> [Task brief]
Quote the data below word for word, leaving out the pictures.

> [Record extracts]

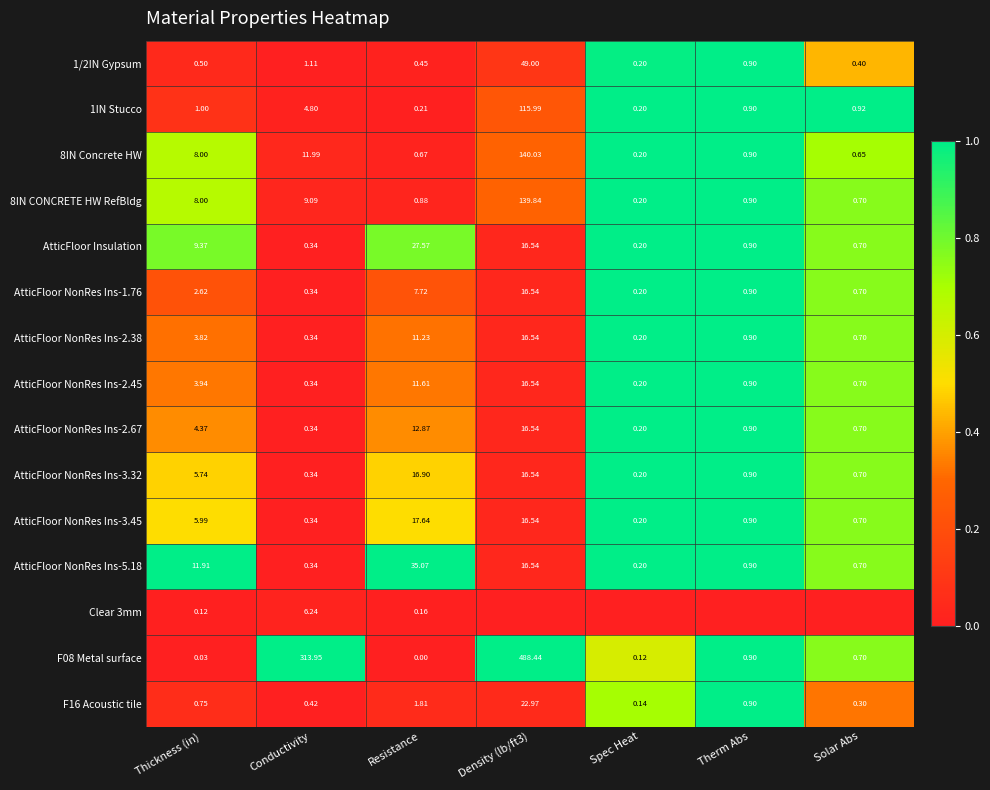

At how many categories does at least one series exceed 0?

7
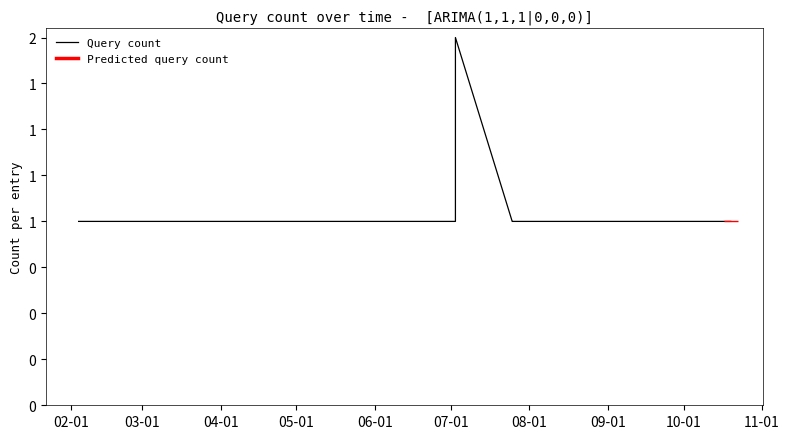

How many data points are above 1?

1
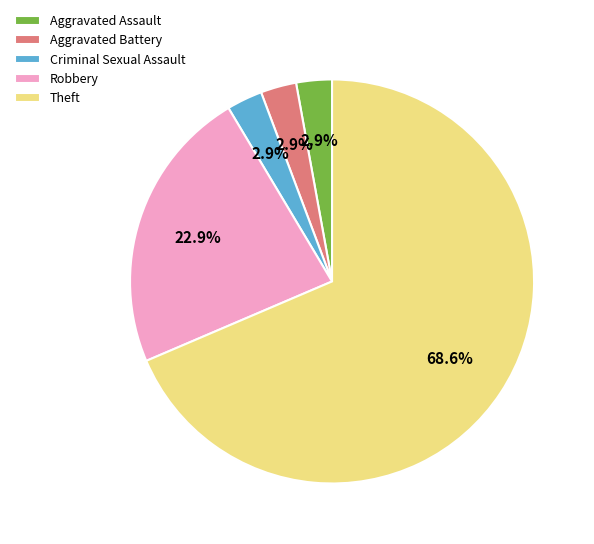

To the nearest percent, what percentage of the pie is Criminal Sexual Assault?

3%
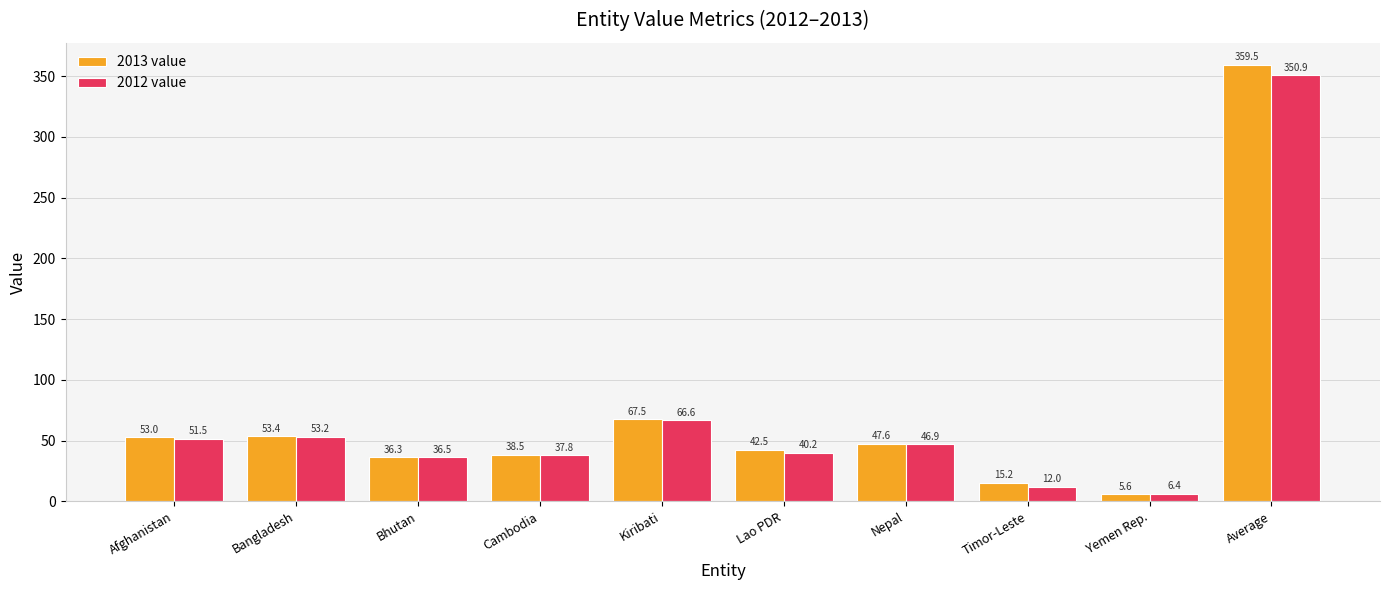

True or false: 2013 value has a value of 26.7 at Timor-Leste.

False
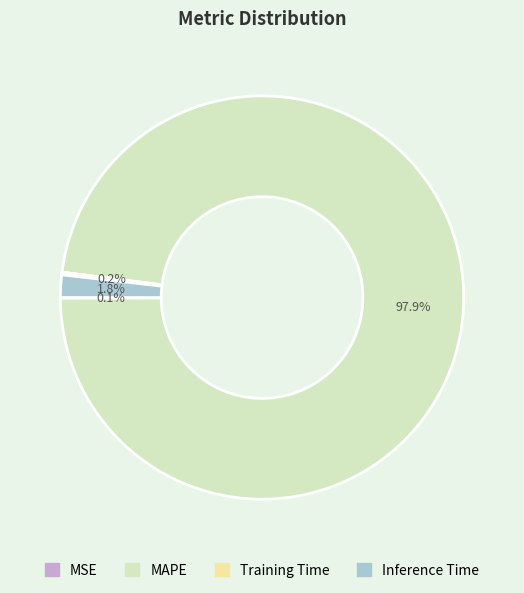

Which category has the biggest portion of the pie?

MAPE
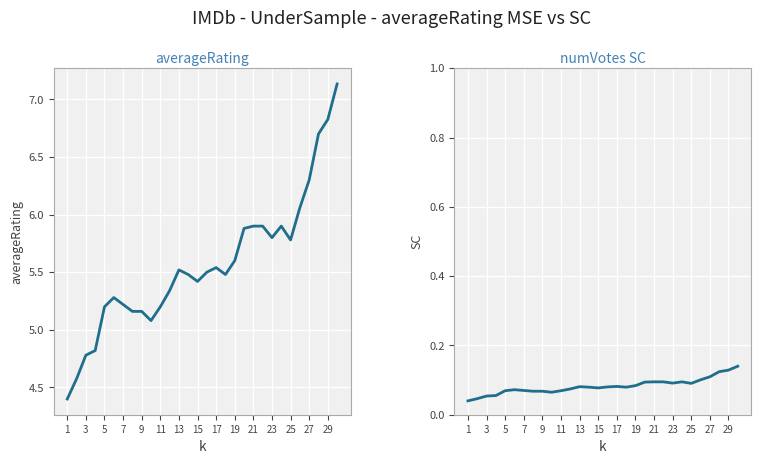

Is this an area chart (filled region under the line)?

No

> [Your solution]
At how many categories does at least one series exceed 0?

7

How many data points are above 1?

1

To the nearest percent, what percentage of the pie is Criminal Sexual Assault?

3%

True or false: 2013 value has a value of 26.7 at Timor-Leste.

False

Which category has the biggest portion of the pie?

MAPE

Is this an area chart (filled region under the line)?

No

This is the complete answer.